Secondly, if there's one thing you can count on when embarking upon such massive capital-intensive projects with so many moving parts, it's unexpected setbacks. Not surprisingly, Enterprise Products Partners recently announced that the Seaway expansion would have to be scaled back to 175,000 barrels per day, due to "unforeseen constraints" that have led the Jones Creek delivery point to reach maximum capacity.
To relieve the congestion, Enterprise will have to construct and complete a lateral pipeline from the Jones Creek delivery point to the Enterprise Crude Houston, or ECHO, crude oil terminal. As a result of congestion at the Houston end of the Seaway system, capacity may remain well below the initially targeted 400,000 barrels per day until late in the year. So that's one big reason right there why the WTI-Brent spread may remain wide throughout the year.
The Keystone XL Gulf Coast expansion
The second relief valve is expected to be the proposed Keystone XL Gulf Coast expansion project, which is operated by TransCanada (NYSE:TRP). The project consists of a 1,660-mile pipeline that will run from Alberta through Saskatchewan, Montana, South Dakota, and Nebraska and will end up at refining centers along the Texas Gulf Coast. As the name suggests, it is an extension of the current Keystone Pipeline system that went into service in June 2010 and transports Canadian crude to Midwestern markets.

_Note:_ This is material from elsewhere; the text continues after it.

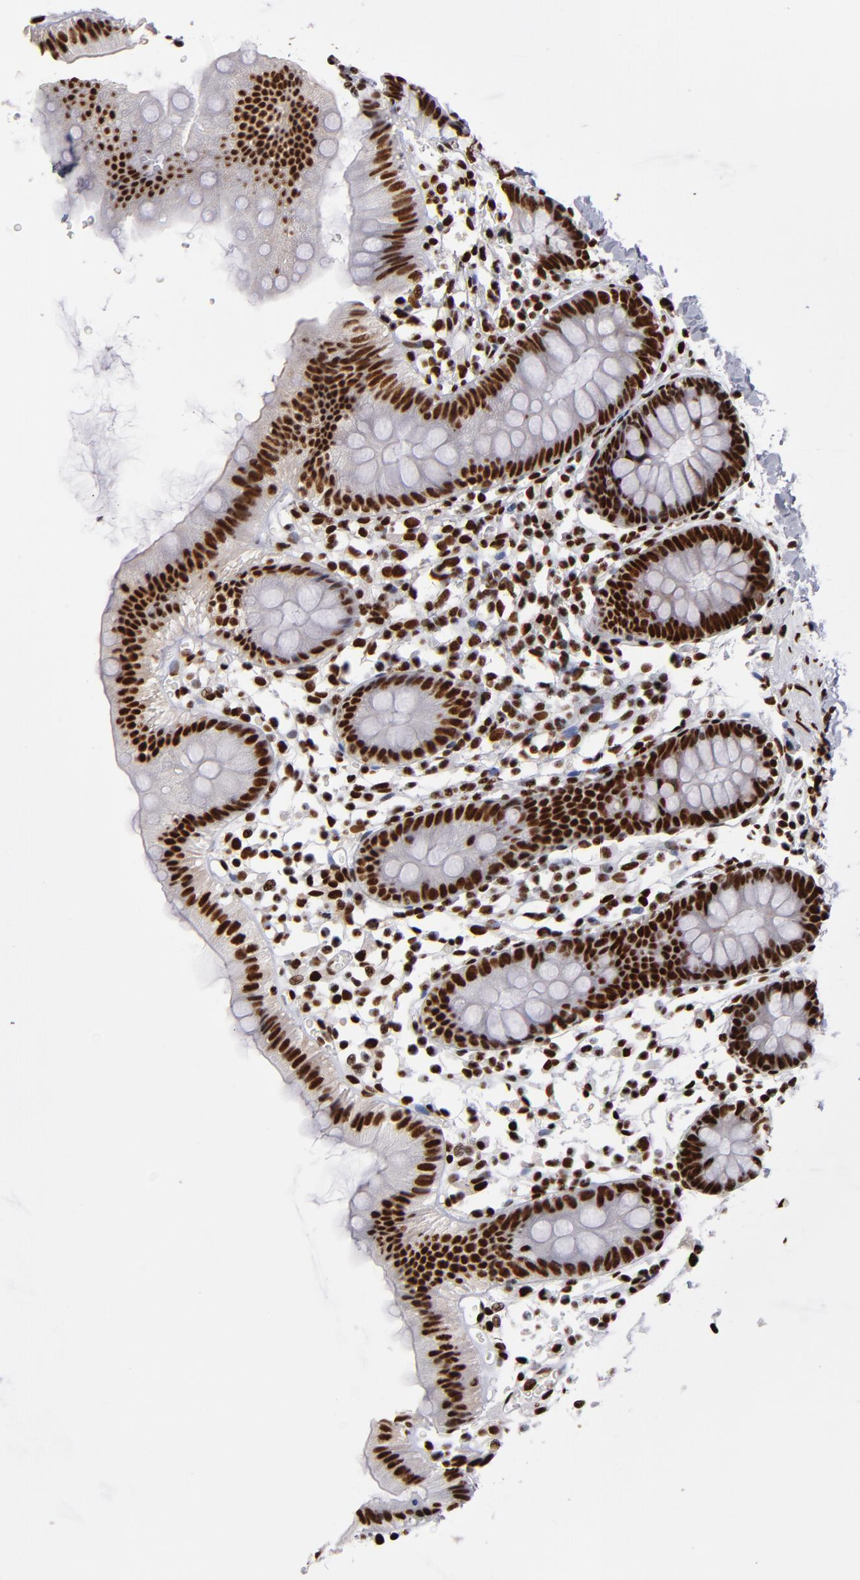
{"staining": {"intensity": "strong", "quantity": ">75%", "location": "nuclear"}, "tissue": "colon", "cell_type": "Endothelial cells", "image_type": "normal", "snomed": [{"axis": "morphology", "description": "Normal tissue, NOS"}, {"axis": "topography", "description": "Colon"}], "caption": "Endothelial cells reveal high levels of strong nuclear expression in about >75% of cells in benign colon. The protein is stained brown, and the nuclei are stained in blue (DAB (3,3'-diaminobenzidine) IHC with brightfield microscopy, high magnification).", "gene": "MRE11", "patient": {"sex": "male", "age": 14}}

TransCanada expects the Keystone XL and Gulf Coast Project to have a combined initial capacity of 700,000 barrels per day and a potential capacity of 830,000 barrels per day. However, the project isn't expected to be operational until late this year. In the most recent earnings conference call, TransCanada CEO Russell Girling said the project is 45% completed and should be in service late in 2013.
So it looks like the Keystone Gulf Coast expansion may have little impact on relieving swollen Cushing inventories this year. And as with Seaway, the possibility of setbacks that could postpone its completion shouldn't be taken lightly.

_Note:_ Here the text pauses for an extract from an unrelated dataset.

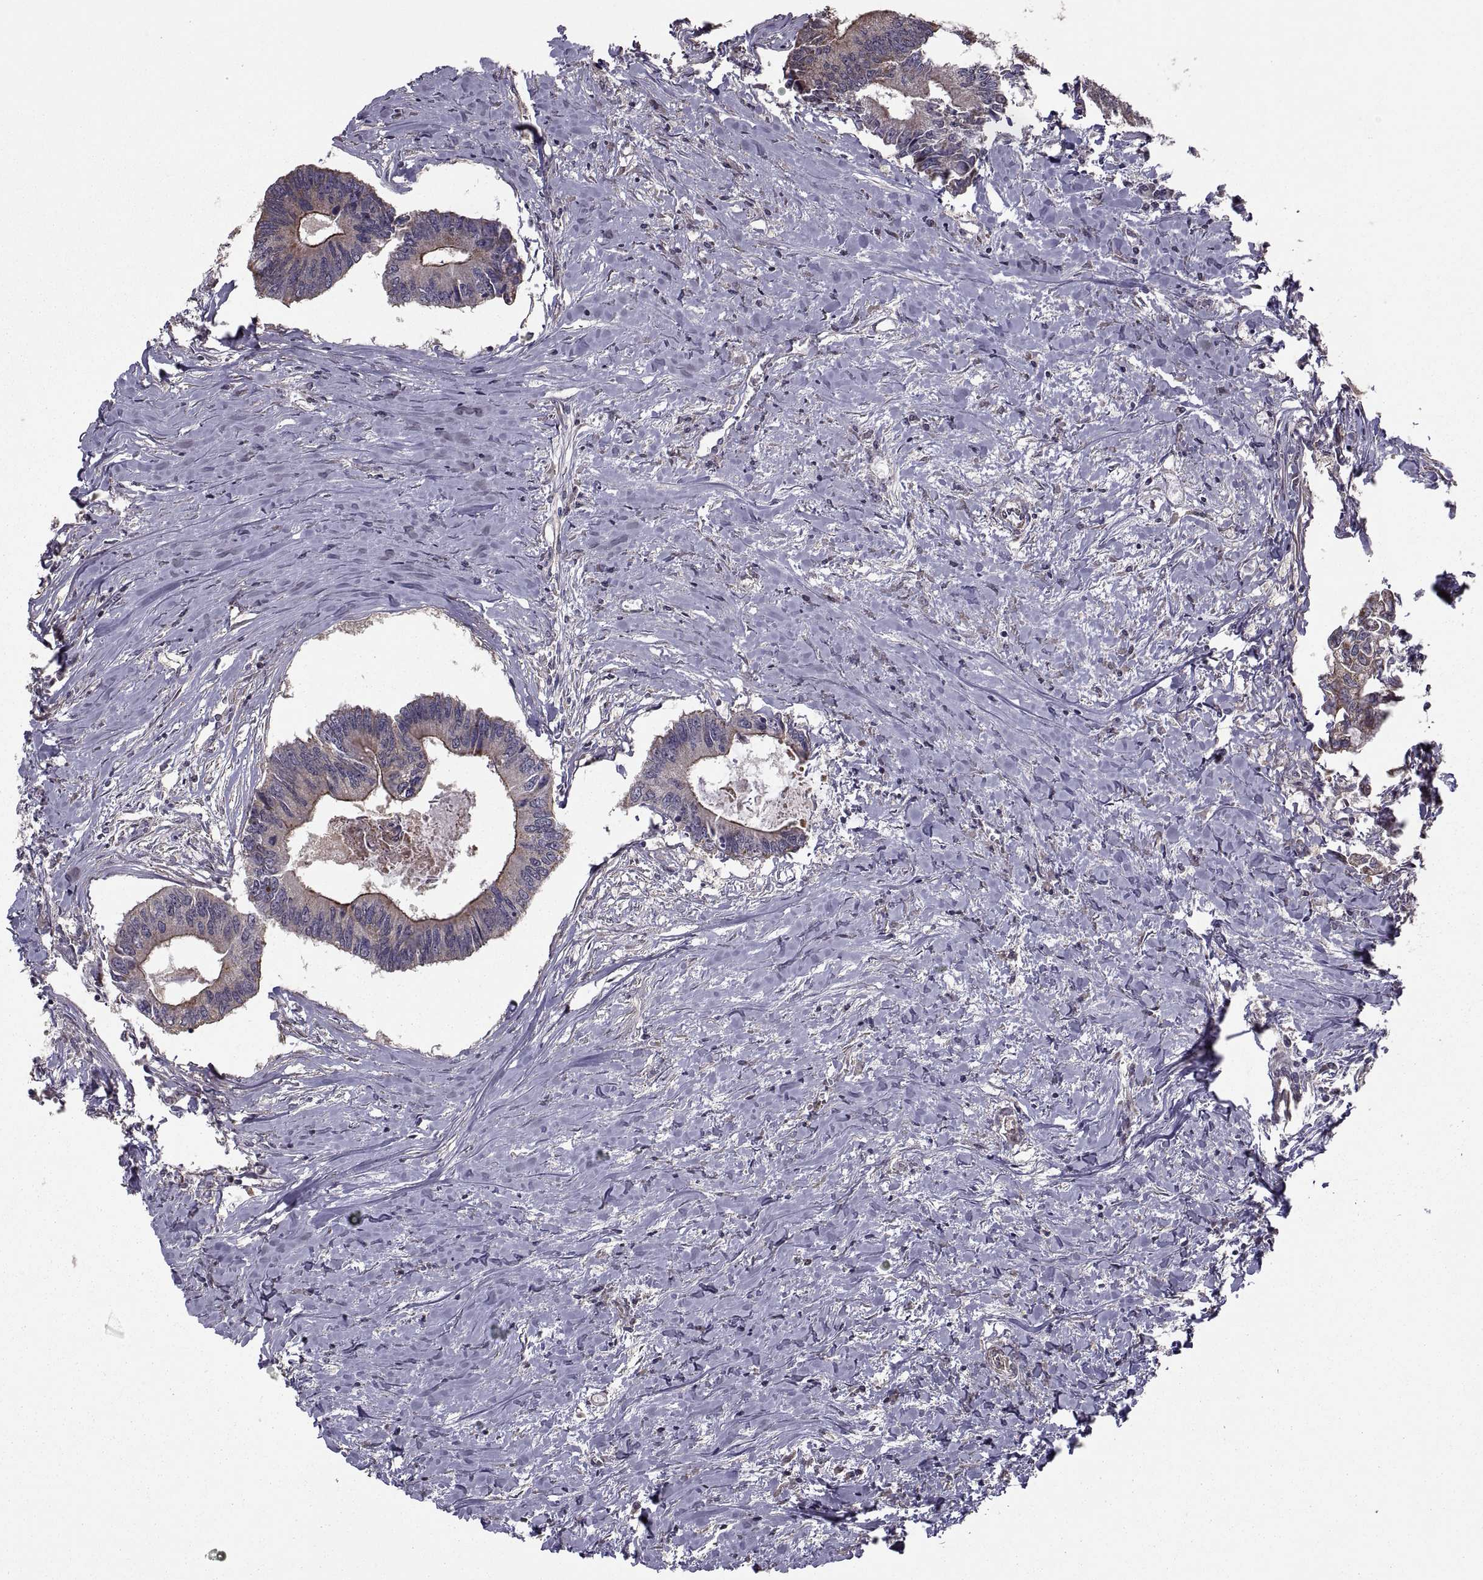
{"staining": {"intensity": "moderate", "quantity": "25%-75%", "location": "cytoplasmic/membranous"}, "tissue": "colorectal cancer", "cell_type": "Tumor cells", "image_type": "cancer", "snomed": [{"axis": "morphology", "description": "Adenocarcinoma, NOS"}, {"axis": "topography", "description": "Colon"}], "caption": "Immunohistochemical staining of human colorectal adenocarcinoma shows medium levels of moderate cytoplasmic/membranous expression in approximately 25%-75% of tumor cells.", "gene": "PMM2", "patient": {"sex": "male", "age": 53}}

For instance, thousands of people are opposed to the project on environmental grounds. Girling acknowledged these activists in the conference call: "As many of you might be aware as well, many out-of-state sort of professional, or what we call activists, have done their best to slow down the project and stop our project, primarily in Texas."
These activists show no sign of relenting to oil companies' concerns, either. Last week, tens of thousands turned out at the National Mall, with many of them voicing their concerns about Keystone's greater greenhouse gas footprint and its impact on the environment. If the movement grows, it could pose a serious threat to the completion of TransCanada's ambitious project.
Given the combination of rapidly rising domestic oil production and the tenuous impact of the Seaway and Keystone expansion projects, there is a good chance that Cushing stockpiles may not decline as fast as some are expecting. Hence, there is also a good chance that the WTI-Brent spread remains in the $15-$20 per barrel range for the remainder of the year.
If this happens, it should mean the continuance of good times for refiners with access to cheap WTI. For the past couple of years, these refiners – most of them located in the Midwest – have benefited handsomely from the price disparity between WTI and Brent. Basically, they get to use the cheaper WTI as feedstock, while selling the refined product into global markets, where it fetches a higher price.
As a result, their margins have been more attractive than ever. For instance, per barrel gross refining margins for HollyFrontier, Marathon Petroleum, and Western Refining were among the highest in the industry last year, with all three benefiting from access to cost-advantaged inland crudes. If my theory plays out, margins at these companies should remain attractive for the rest of the year.